Ta plus grande émotion musicale : Je ne saurais pas trop dire quelle fut ma plus grande émotion musicale. J’en ai eu des dizaines depuis des dizaines d’années. J’ai vu des centaines de concerts, écouté des milliers de disques… Peut-être la découverte des fêtes techno à Londres au début des années 90, bien avant que je ne travaille dans le milieu de la musique. La fraîcheur de la nouveauté. L’excitation du jamais vu, jamais entendu. Les émotions sincères et brutes des débuts… peut-être…Peut-être aussi le visionnage et l’écoute à répétition du titre « Take me to the river » tiré de « Stop Making Sense » le live de Talking Heads filmé par Jonathan Demme.  Le groupe est au sommet dans cette captation de concert jamais égalée. Immense reprise du standard soul d’Al Green. Plus jeunes, mes enfants n’en pouvaient plus d’entendre ce morceau. Moi ça va, je continue à me le passer régulièrement pour 5 minutes et 32 secondes de béatitude musicale. « Crosseyed and Painless » le morceau qui suit est également redoutable. En fait, tout ce live est génial. 

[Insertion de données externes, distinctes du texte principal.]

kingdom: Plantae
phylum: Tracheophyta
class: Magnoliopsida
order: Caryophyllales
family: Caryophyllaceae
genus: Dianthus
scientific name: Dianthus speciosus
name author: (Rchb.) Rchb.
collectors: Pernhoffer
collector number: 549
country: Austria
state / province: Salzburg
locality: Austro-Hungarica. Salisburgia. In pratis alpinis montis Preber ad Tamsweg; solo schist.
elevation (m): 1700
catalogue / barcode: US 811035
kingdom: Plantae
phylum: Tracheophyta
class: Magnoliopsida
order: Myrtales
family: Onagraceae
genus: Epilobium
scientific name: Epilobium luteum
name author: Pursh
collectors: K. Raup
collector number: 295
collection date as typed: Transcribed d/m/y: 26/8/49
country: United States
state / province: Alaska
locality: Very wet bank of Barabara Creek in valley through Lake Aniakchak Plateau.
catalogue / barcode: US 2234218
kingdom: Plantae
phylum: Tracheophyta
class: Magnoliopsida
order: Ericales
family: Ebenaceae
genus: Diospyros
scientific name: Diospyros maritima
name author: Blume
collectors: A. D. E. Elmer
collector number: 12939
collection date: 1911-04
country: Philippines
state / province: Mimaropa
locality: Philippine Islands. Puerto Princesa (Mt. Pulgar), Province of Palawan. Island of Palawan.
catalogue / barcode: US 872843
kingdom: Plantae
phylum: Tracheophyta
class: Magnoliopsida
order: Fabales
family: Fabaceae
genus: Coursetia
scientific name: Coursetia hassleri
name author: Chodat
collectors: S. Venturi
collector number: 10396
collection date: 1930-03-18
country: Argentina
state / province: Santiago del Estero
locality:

Ton espoir pour le futur : Mon espoir pour le futur est assez concret et le futur en question, j’espère, assez proche. Nous avons un projet de réhabilitation du Théâtre de l’Œuvre que j’aimerais voir se concrétiser assez rapidement en 2024/2025. Il s’agit de rénover et de valoriser l’ensemble du bâtiment du théâtre, dont une partie est malheureusement inutilisée aujourd’hui. L’ambition est de faire de ce lieu de plus de 1000m2 un lieu propice au respect, aux rencontres et à la convivialité. Un lieu simple, chaleureux, vivant et agile. Un lieu pour les artistes, les spectateurs, les enfants, les habitants, les jeunes, les vieux, les bénévoles, les professionnels, les amateurs. Un havre des possibles.